Certificate-Based Key Exchange

This protocol combines public-key authentication and verification with shared key exchange. Alice wants to talk to Bob and wants to exchange a shared key with him, because symmetric crypto is much faster than asymmetric crypto. She chooses a nonce (to authenticate Bob) and sends it to Bob along with her certificate. She cannot choose the shared key because she has no way to send it secretly to Bob - she doesn't have his public key. Bob chooses the shared key, encrypts that and the nonce with Alice's public key (for confidentiality) and signs everything with his private key (for integrity). He sends this and his certificate to Alice. She verifies the certificate and obtains Bob's public key. She then decrypts the message, verifies Bob's signature on the message, and verifies the nonce, and starts communicating with Bob using the shared key.

Pretty Good Privacy - PGP

Since it is sometimes hard finding a Certificate Authority that both Bob and Alice trust, PGP introduces the idea of having multiple certificates issued by various authorities. Alice would send to Bob these multiple certificates and Bob would choose one or a few that are issued by authorities he trusts. The good side of PGP is that now Bob and Alice need not agree on a single trusted authority. The down side is that this increases the size of messages they need to exchange before they trust each other's public keys.

SSH

SSH protocol lets users set up passwordless login. The user needs to generate a private/public key pair (or use their existing ones), log in with their password and manually put the public key into a file in their account. The server will then attempt to authenticate the user with this public key and will not ask for a password anymore. The user can also authenticate the server. This authentication occurs by the user's computer remembering the server's host key, i.e. the public key of the machine associated with its IP address. On subsequent SSH sessions the client side of SSH program checks that the machine has the same host key. This is weak authentication because there is no way to verify the server's identity on the first access.

Recovery from stolen keys

Someone could steal Alice's private key. Should this occur she will want to revoke the public key associated with the stolen key so that the thief cannot impersonate her. She will also generate new public/private key pair and obtain new digital certificate.

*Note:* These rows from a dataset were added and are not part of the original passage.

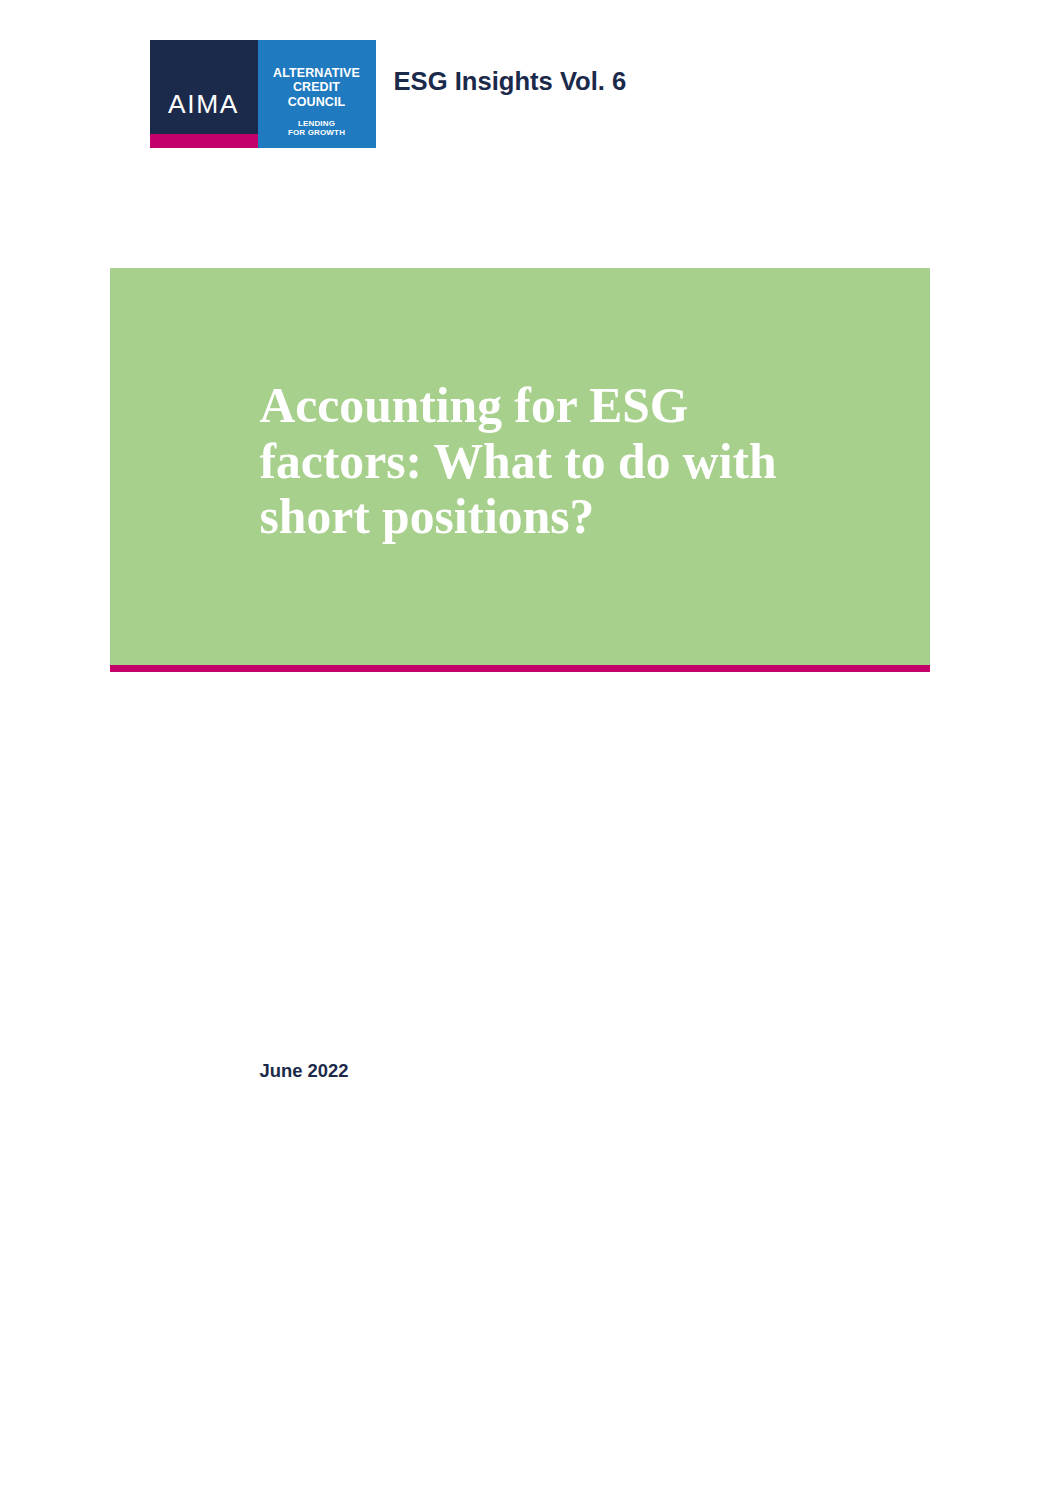AIMA
Alternative
Credit Council
Lending
for growth
ESG Insights Vol. 6
Accounting for ESG factors: What to do with short positions?
June 2022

One way to revoke keys is for the Certificate Authority to maintain a revocation list of public keys that match compromised private keys. Entities that want to talk to Alice would obtain and check this list after they receive Alice's public key, to ensure that the key is still valid. Such a list could grow very large very quickly and thus would be costly to transmit.

Another way to revoke keys is to force all keys to expire after some short time. This limits the amount of time a stolen key can be misused. But short expiration time means more key exchanges and is wasteful.

Another way to revoke keys is for the Certificate Authority to maintain a service that someone can query after they receive Alice's public key and verify that it is valid.